So I evolved the project into Contraption, where I run the "Rowboat" port of Android, the Google mobile device environment, to the BeagleBoard. This would have been a no-brainer too had I not insisted on getting the Zippy2 Ethernet port working. That required I reverse engineer the configurations of the Angstrom U-Boot bootloader and Linux kernel for the BeagleBoard that support the Zippy2, use what I learned to build the Linux that come with Android (which is slightly different), substitute in the U-Boot that initializes the Zippy2, and get the whole mess running on my hardware.
A few evenings of head scratching, and the next thing you know I'm displaying my blog on the Android browser.

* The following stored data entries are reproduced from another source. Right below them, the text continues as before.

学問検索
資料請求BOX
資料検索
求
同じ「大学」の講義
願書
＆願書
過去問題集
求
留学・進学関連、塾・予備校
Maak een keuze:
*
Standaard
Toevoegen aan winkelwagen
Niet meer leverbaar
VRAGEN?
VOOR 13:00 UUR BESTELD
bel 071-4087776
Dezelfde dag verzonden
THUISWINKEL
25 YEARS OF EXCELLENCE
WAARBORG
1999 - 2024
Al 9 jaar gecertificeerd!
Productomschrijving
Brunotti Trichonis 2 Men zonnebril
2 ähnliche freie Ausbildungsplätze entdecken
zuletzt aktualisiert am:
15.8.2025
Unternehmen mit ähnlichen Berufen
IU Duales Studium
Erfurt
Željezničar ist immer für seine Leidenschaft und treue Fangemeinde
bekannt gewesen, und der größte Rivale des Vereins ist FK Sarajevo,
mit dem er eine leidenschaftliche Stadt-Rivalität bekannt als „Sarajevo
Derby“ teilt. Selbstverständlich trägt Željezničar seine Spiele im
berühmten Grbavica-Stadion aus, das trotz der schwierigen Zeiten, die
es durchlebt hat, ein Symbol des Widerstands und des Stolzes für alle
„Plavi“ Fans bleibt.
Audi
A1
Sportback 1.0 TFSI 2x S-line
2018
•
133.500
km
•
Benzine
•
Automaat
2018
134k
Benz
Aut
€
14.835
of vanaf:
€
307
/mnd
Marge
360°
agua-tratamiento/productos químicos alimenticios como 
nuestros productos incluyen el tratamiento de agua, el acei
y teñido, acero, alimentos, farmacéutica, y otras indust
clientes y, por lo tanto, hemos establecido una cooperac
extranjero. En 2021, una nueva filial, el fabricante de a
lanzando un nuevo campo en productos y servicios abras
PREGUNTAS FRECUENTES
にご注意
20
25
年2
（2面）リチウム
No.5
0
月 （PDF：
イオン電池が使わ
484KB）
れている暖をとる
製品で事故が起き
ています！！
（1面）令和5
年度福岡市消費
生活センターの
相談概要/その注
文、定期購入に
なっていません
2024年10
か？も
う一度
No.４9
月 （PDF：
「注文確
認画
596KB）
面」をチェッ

Scattered around my tiny lab bench is (roughly left to right) a WiFi to Ethernet bridge (which will play a role in a later article), the tiny BeagleBoard, an Ethernet switch, a BDI3000 JTAG debugger (mostly unnecessary), a fan (also mostly unnecessary except to keep me cool), and a powered USB hub. The keyboard and mouse on the left are connected to an ancient ThinkPad I use as a window and TFTP server, and the smaller keyboard and mouse on the right are connected to the BeagleBoard. Below is the Android home screen running on the BeagleBoard.
Why Android? Lots of reasons, but the most compelling was that I had come across a technical report written by some students at the University of Applied Sciences Northwestern Switzerland about using Android in industrial automation. I'm all about frameworks for real-time software design, and this was right up my alley. It will also be an excuse to brush up my Java skills and learn how to develop in the Android environment.
Somewhat ironically, since I've spent the past nearly fifteen years working for one Bell Labs spin-off or another, my interest in Android is not really related to mobile phones. I have a whole other project in mind. But that will have to wait for a future article.